Vampires are supposed to reek of Dark and Unearthliness, yet his Curse- if one can even call it that anymore- seems more like those first rays after a storm… Before long, Alaya finds herself at the doorsteps of Margaret Forbes. The woman keeps to herself after her parents died, and her brothers went MIA- presumably dead. Though pretty, perhaps the prettiest in the whole of Mystic Falls, no suitor has come for her, fearing the deadly 'Curse' which has taken her entire family.

Of course, Alaya knows better.

Hers is just a string of misfortunes, nothing more, nothing less, but try to convince the superstitious townsfolks otherwise is a one-way ticket to be ostracized. The Bennett truly feels for the girl, sadly her position, what with the recently-abolished slavery laws, does not allow her to help. Last she saw of the Forbes was two days ago, when she's out for grocery. The fact she's alone in a huge Manor makes her the perfect target for Vampires,

Which is likely why the Original has hunkered down here… Alaya can only hope she's not yet dead.

"Ancestor Ayana said he is good, so he must be, right?"

After moments of hesitation, the Witch finally decides to ring the bell, but nobody answers, so she rings it again, trepidation rising within her chest pulls on the door-bell. "Ms. Forbes? Are you home?" Nobody can accuse her of not being patient, although after five minutes, even the initial calm Alaya feels has started to waver and shake. "Ms. Forbes?"

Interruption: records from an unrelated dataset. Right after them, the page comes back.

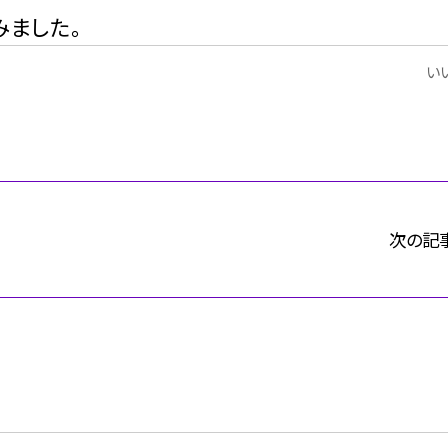
みました。
いい
次の記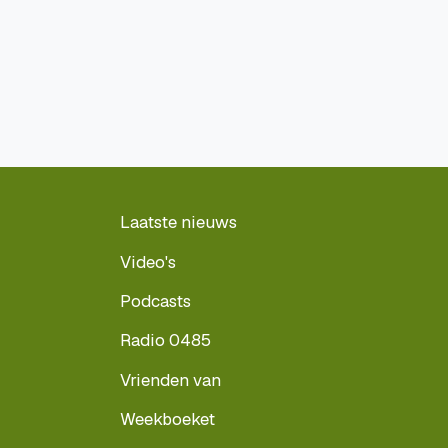
Laatste nieuws
Video's
Podcasts
Radio 0485
Vrienden van
Weekboeket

A surge of Magic courses down her arms as she fiddles with the doorknob, before footsteps make her recoil and stop all her prior actions. The door bursts open, revealing a Caucasian woman in her early-twenties. Her hair's tied in a neat bundle behind her head; her blue eyes smeared with tears; her nose red from crying, if Alaya were to hazard a guess; and her neck's covered under a thin scarf.

It's in the middle of Summer…

There is absolutely no reason for anyone remotely sane to wear such a stifling article of clothing, unless they have something to hide.

Seeming to have sensed the odd glances the Witch's giving her, her bloodied scarf in particular, the Forbes shrinks. Unconsciously reaching for her neck, as if she can still feel the stickiness stuck onto her skin, even though she has wiped it clean with a wet towel earlier. "Ms. Bennett. How may I help you?"

Alaya's frown deepens in an instant.

"Ms. Forbes, do you perchance have an uninvited guest in your house?"